What matters is what you’re talking about. Before the lab initiative launched, Record-Journal staff had devoted time to community listening, which is pretty much what it sounds like: having conversations and learning from them, with members of the local Latino community. The advisory board is part of keeping those conversations going as the overall effort continues.
The opinion page can serve as a meaningful focal point for conversations. That’s one of the reasons each board member is encouraged to write a column. When I was thinking about what I would say to members of the advisory board I recognized it was essentially what I would say to anyone, which is that the opinion page is an opportunity to be heard.
It also occurred to me that an understanding of the structure of the opinion page is something that perhaps should not be taken for granted. Before the advent of the internet, the printed page was dominant, and how elements were organized on the page was likely something readers more readily recognized, like finding your way on a map instead of GPS. While there can be opinion in other parts of the newspaper, the editorial page is devoted to it.
So, in hopes it would help my invitation to contribute, and recognizing there were probably those for whom the explanation was not necessary, I talked about how (and you can turn to D2 to see an example), the editorial, which is the opinion of the news organization, runs on the left side, an op-ed or column under the political cartoon to the right, and perhaps letters to the editor underneath. All maintain distinctions in the more contemporary ways of delivering opinion, but sometimes it’s helpful to have the map in mind. You can, for example, think of a column as drawing its name from print heritage (as in, like this one, running down a column).
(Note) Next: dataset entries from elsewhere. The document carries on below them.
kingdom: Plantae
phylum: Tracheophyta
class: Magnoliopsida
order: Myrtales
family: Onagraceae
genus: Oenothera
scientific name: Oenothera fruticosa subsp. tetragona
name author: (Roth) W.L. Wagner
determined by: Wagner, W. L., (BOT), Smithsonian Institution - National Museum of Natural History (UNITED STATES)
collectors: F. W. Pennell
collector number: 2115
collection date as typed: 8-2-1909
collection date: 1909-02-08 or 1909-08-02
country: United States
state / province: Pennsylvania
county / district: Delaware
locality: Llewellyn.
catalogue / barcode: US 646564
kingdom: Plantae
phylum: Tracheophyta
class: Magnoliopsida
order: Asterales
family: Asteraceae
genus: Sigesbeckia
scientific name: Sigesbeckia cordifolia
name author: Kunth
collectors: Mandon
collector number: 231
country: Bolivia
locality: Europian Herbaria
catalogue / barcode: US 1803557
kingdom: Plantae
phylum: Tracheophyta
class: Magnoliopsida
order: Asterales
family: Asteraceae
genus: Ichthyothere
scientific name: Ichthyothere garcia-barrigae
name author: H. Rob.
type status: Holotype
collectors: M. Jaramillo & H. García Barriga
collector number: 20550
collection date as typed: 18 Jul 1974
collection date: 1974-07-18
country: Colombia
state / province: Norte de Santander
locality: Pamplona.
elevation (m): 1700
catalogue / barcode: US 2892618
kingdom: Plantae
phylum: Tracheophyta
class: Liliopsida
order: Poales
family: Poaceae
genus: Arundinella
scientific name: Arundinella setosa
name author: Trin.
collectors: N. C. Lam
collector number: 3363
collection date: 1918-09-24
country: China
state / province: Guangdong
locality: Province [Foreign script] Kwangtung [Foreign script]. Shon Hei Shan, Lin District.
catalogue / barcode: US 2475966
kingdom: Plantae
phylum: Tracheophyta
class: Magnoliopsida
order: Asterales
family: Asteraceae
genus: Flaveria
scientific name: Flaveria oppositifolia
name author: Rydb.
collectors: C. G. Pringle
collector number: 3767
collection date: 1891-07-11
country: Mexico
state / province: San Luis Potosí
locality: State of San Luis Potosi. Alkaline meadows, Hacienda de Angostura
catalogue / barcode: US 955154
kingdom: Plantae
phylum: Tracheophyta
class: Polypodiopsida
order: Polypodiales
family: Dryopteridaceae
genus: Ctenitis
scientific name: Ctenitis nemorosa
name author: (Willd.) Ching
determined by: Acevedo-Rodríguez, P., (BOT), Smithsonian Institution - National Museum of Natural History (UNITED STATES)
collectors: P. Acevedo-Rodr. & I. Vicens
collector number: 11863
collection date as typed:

Op-eds are opposite the editorial page, or opposite the editorial.
There have already been opinion pieces that resulted from invitations to the Latino community at the time the lab effort launched. It would be ideal if that would become routine.
My specific intent for that initial meeting, other than to get out and spend time with interesting people, was to invite members of the advisory board to contribute and offer help, if needed. That extends to the wider Latino community, and, of course, beyond.